It looks like the Federal Reserve has finished cutting interest rates.
We’ll know for sure Wednesday afternoon, after the Fed’s Open Market Committee wraps up a two-day meeting. That’s when the Fed will decide whether to drop the federal funds rate (also known as the overnight lending rate) by another quarter of a percentage point or to stand pat.
Observers think the Fed will stand pat, leaving its target for the federal funds rate at 1.75 percent. That’s the consensus following Fed Chairman Alan Greenspan’s testimony Thursday before the Senate Budget Committee.
The Fed’s actions affect consumers because the overnight rate affects the prime rate, which is what banks charge their best corporate customers. You’re not going to get a loan at the prime rate, but the rates you pay on some types of debt are based upon the prime rate. Many variable-rate credit cards, car loans and home equity lines of credit are tied to the prime rate.
Right now the prime rate is 4.75 percent. If the Fed cuts the overnight lending rate, the prime rate would follow within a day or two, dropping to 4.5 percent. It’s possible that holders of some variable-rate cards wouldn’t see a drop in their interest rates until the April billing cycle; other rates might respond quicker.
But it looks like the Fed won’t cut the overnight rate, ending a string of 11 rate cuts in 2001 that brought the overnight rate down from 6.5 percent to 1.75 percent.
Just a week ago, economists and investors were convinced that the Fed would cut rates one more time because that’s what Greenspan seemed to imply in a Jan. 11 speech in San Francisco. In that speech, he said: “The long-run picture remains bright,” but added in almost the same breath that “we continue to face significant risks in the near term.”
Analysts listened to Greenspan, then closed their office doors, slew goats and examined the entrails to divine the meaning of the chairman’s remarks.
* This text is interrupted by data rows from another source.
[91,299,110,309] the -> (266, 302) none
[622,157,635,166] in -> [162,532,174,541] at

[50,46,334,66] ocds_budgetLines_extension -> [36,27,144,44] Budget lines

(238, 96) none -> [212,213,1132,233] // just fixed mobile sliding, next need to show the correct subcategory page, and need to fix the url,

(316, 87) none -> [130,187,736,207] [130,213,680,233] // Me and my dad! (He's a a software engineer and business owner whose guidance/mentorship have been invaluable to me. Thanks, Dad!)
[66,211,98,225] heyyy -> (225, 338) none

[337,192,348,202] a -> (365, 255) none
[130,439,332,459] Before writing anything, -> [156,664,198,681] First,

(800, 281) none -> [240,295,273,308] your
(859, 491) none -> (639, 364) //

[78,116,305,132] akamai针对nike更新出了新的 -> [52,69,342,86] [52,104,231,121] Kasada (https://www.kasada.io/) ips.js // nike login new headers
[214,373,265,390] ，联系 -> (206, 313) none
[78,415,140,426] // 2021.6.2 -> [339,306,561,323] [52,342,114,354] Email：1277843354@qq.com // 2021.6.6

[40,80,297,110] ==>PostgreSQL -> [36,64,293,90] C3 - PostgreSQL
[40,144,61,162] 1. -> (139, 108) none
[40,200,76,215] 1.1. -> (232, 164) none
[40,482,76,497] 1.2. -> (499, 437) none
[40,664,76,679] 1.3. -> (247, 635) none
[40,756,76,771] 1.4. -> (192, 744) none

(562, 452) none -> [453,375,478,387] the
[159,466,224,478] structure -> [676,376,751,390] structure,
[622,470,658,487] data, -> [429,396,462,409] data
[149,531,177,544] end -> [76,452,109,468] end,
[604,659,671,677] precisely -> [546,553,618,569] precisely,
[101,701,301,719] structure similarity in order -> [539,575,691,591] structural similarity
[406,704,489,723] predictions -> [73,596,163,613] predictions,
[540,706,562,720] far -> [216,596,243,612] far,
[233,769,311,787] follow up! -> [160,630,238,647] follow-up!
They concluded that Greenspan was hinting that the Fed would cut rates one more time.
Maybe they should have read tea leaves or consulted the stars instead, because 13 days later, Greenspan told the Senate that he hadn’t been understood on Jan. 11. He said he had been trying to say, without sounding too optimistic, that the worst of the recession seemed to have passed.
“That created, unfortunately, phraseology — which, in retrospect, I should have done differently — that implied I didn’t think the economy was in the process of turning, and I tried to rectify that in today’s remarks,” he said in response to a senator’s question.
In his remarks to the Senate, Greenspan also noted that the economy “went through a significant cyclical adjustment in 2001” made worse by the Sept. 11 attacks and slowing economies among our trading partners.
“But there have been signs recently that some of the forces that have been restraining the economy over the past year are starting to diminish and that activity is beginning to firm,” Greenspan added.
Later, he said low mortgage rates in 2001 prevented the recession from getting deeper. Low mortgage rates encouraged people to build new houses, buy existing houses and tap their equity to buy things.
It seemed that Greenspan is satisfied with where interest rates are for now.
“I think that they probably won’t cut rates anymore,” says Sherry Cooper, global economic strategist for Harris Bank in Chicago and the Bank of Montreal. “Until this week I would have suggested they’ll go one more time. But it sounds like they’re trying to telegraph that the rate-cutting cycle is over.”
No matter what the Fed does, it probably won’t have much of an effect on the rates for 30-year and 15-year mortgages, says Doug Duncan, chief economist for the Mortgage Bankers Association.
“We see in the first half of the year that the 30-year mortgage rate will be in the 7- to 7.1-percent range, and as the recovery takes hold, they’ll go a little higher,” he says, adding that he doesn’t expect them to go much higher.
The effect of Greenspan’s testimony showed up immediately at the Chicago Board of Trade’s market in federal funds futures. Before Greenspan spoke to Congress, the futures market had priced in a February federal funds rate of 1.7 percent, implying a 20-percent chance that the Fed would cut the rate to 1.5 percent on Jan. 30. After Greenspan’s speech, the futures market priced in a rate of 1.725 percent in February, implying just a 10-percent chance that the Fed would cut the rate to 1.5 percent.
The Fed’s open market committee schedules eight meetings a year. Its next scheduled meeting is March 19.